[Saved entries]

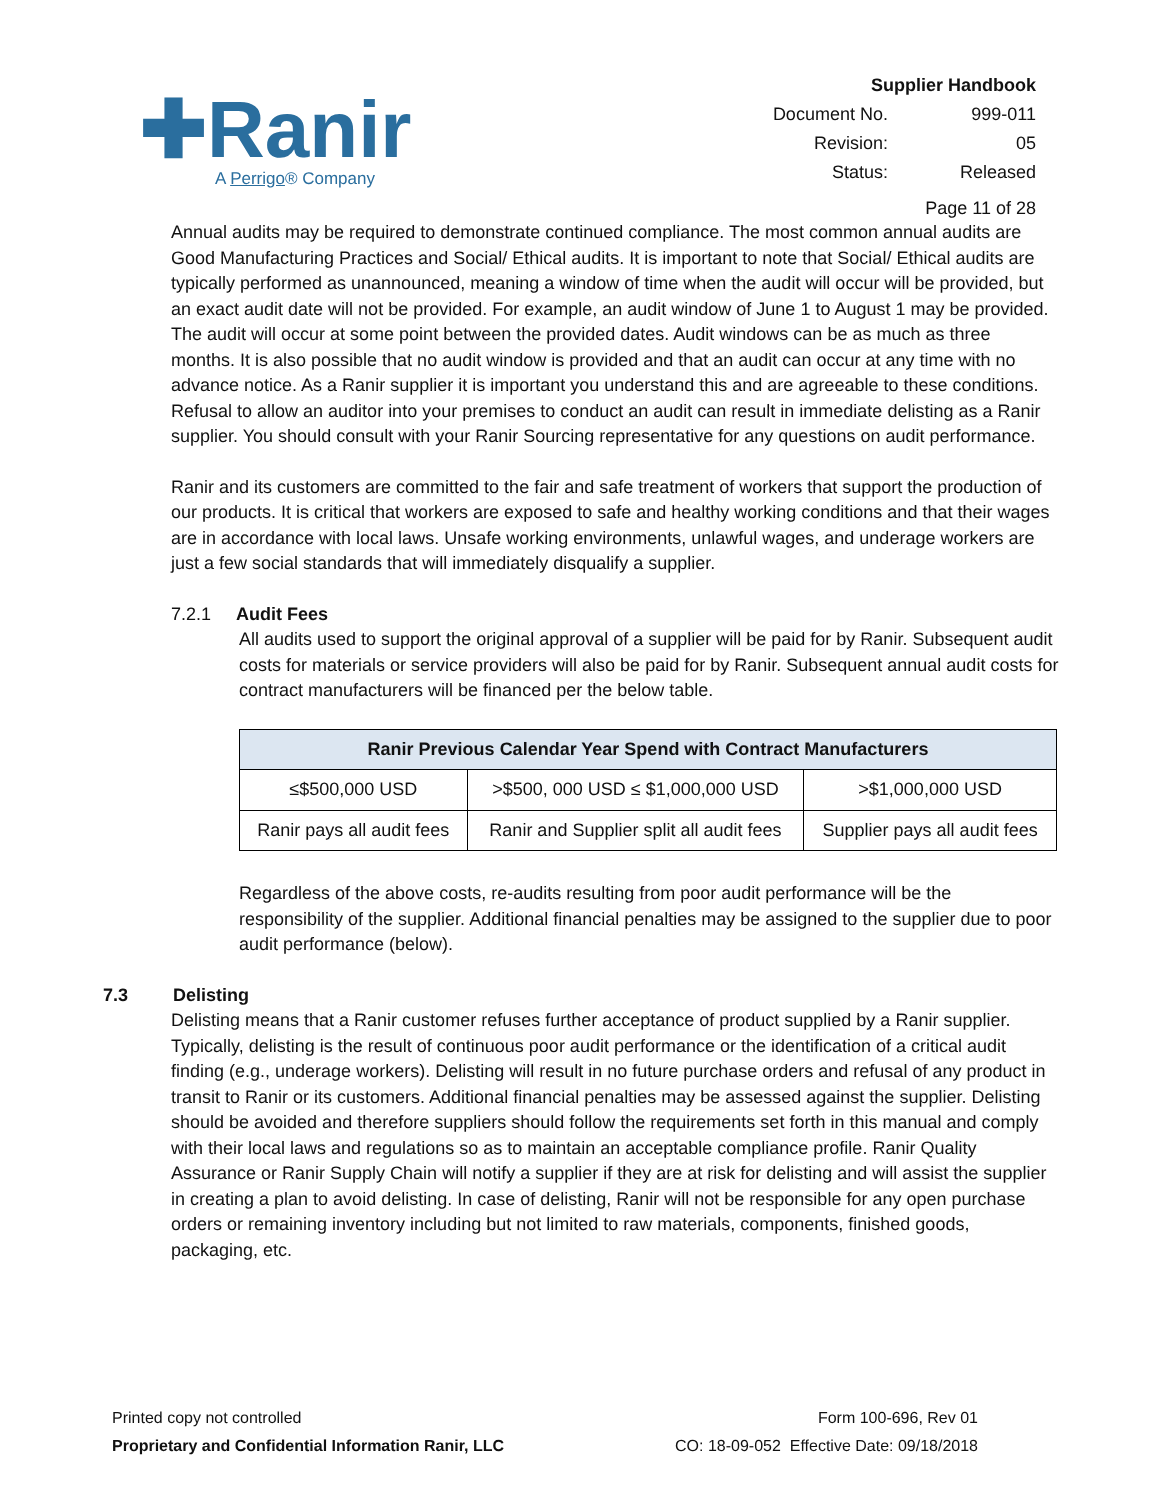✚Ranir
A Perrigo® Company
| Supplier Handbook | |
| Document No. | 999-011 |
| Revision: | 05 |
| Status: | Released |
| Page 11 of 28 | |
Annual audits may be required to demonstrate continued compliance. The most common annual audits are Good Manufacturing Practices and Social/ Ethical audits. It is important to note that Social/ Ethical audits are typically performed as unannounced, meaning a window of time when the audit will occur will be provided, but an exact audit date will not be provided. For example, an audit window of June 1 to August 1 may be provided. The audit will occur at some point between the provided dates. Audit windows can be as much as three months. It is also possible that no audit window is provided and that an audit can occur at any time with no advance notice. As a Ranir supplier it is important you understand this and are agreeable to these conditions. Refusal to allow an auditor into your premises to conduct an audit can result in immediate delisting as a Ranir supplier. You should consult with your Ranir Sourcing representative for any questions on audit performance.
Ranir and its customers are committed to the fair and safe treatment of workers that support the production of our products. It is critical that workers are exposed to safe and healthy working conditions and that their wages are in accordance with local laws. Unsafe working environments, unlawful wages, and underage workers are just a few social standards that will immediately disqualify a supplier.
7.2.1 Audit Fees
All audits used to support the original approval of a supplier will be paid for by Ranir. Subsequent audit costs for materials or service providers will also be paid for by Ranir. Subsequent annual audit costs for contract manufacturers will be financed per the below table.
| Ranir Previous Calendar Year Spend with Contract Manufacturers | | |
| --- | --- | --- |
| ≤$500,000 USD | >$500, 000 USD ≤ $1,000,000 USD | >$1,000,000 USD |
| Ranir pays all audit fees | Ranir and Supplier split all audit fees | Supplier pays all audit fees |
Regardless of the above costs, re-audits resulting from poor audit performance will be the responsibility of the supplier. Additional financial penalties may be assigned to the supplier due to poor audit performance (below).
7.3 Delisting
Delisting means that a Ranir customer refuses further acceptance of product supplied by a Ranir supplier. Typically, delisting is the result of continuous poor audit performance or the identification of a critical audit finding (e.g., underage workers). Delisting will result in no future purchase orders and refusal of any product in transit to Ranir or its customers. Additional financial penalties may be assessed against the supplier. Delisting should be avoided and therefore suppliers should follow the requirements set forth in this manual and comply with their local laws and regulations so as to maintain an acceptable compliance profile. Ranir Quality Assurance or Ranir Supply Chain will notify a supplier if they are at risk for delisting and will assist the supplier in creating a plan to avoid delisting. In case of delisting, Ranir will not be responsible for any open purchase orders or remaining inventory including but not limited to raw materials, components, finished goods, packaging, etc.
Printed copy not controlled
Proprietary and Confidential Information Ranir, LLC
Form 100-696, Rev 01
CO: 18-09-052 Effective Date: 09/18/2018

> ASSIGNED TASK:
Once the pictures are removed, return the entries exactly as they stand.

> RESPONSE BELOW:
✚Ranir
A Perrigo® Company
| Supplier Handbook | |
| Document No. | 999-011 |
| Revision: | 05 |
| Status: | Released |
| Page 11 of 28 | |
Annual audits may be required to demonstrate continued compliance. The most common annual audits are Good Manufacturing Practices and Social/ Ethical audits. It is important to note that Social/ Ethical audits are typically performed as unannounced, meaning a window of time when the audit will occur will be provided, but an exact audit date will not be provided. For example, an audit window of June 1 to August 1 may be provided. The audit will occur at some point between the provided dates. Audit windows can be as much as three months. It is also possible that no audit window is provided and that an audit can occur at any time with no advance notice. As a Ranir supplier it is important you understand this and are agreeable to these conditions. Refusal to allow an auditor into your premises to conduct an audit can result in immediate delisting as a Ranir supplier. You should consult with your Ranir Sourcing representative for any questions on audit performance.
Ranir and its customers are committed to the fair and safe treatment of workers that support the production of our products. It is critical that workers are exposed to safe and healthy working conditions and that their wages are in accordance with local laws. Unsafe working environments, unlawful wages, and underage workers are just a few social standards that will immediately disqualify a supplier.
7.2.1 Audit Fees
All audits used to support the original approval of a supplier will be paid for by Ranir. Subsequent audit costs for materials or service providers will also be paid for by Ranir. Subsequent annual audit costs for contract manufacturers will be financed per the below table.
| Ranir Previous Calendar Year Spend with Contract Manufacturers | | |
| --- | --- | --- |
| ≤$500,000 USD | >$500, 000 USD ≤ $1,000,000 USD | >$1,000,000 USD |
| Ranir pays all audit fees | Ranir and Supplier split all audit fees | Supplier pays all audit fees |
Regardless of the above costs, re-audits resulting from poor audit performance will be the responsibility of the supplier. Additional financial penalties may be assigned to the supplier due to poor audit performance (below).
7.3 Delisting
Delisting means that a Ranir customer refuses further acceptance of product supplied by a Ranir supplier. Typically, delisting is the result of continuous poor audit performance or the identification of a critical audit finding (e.g., underage workers). Delisting will result in no future purchase orders and refusal of any product in transit to Ranir or its customers. Additional financial penalties may be assessed against the supplier. Delisting should be avoided and therefore suppliers should follow the requirements set forth in this manual and comply with their local laws and regulations so as to maintain an acceptable compliance profile. Ranir Quality Assurance or Ranir Supply Chain will notify a supplier if they are at risk for delisting and will assist the supplier in creating a plan to avoid delisting. In case of delisting, Ranir will not be responsible for any open purchase orders or remaining inventory including but not limited to raw materials, components, finished goods, packaging, etc.
Printed copy not controlled
Proprietary and Confidential Information Ranir, LLC
Form 100-696, Rev 01
CO: 18-09-052 Effective Date: 09/18/2018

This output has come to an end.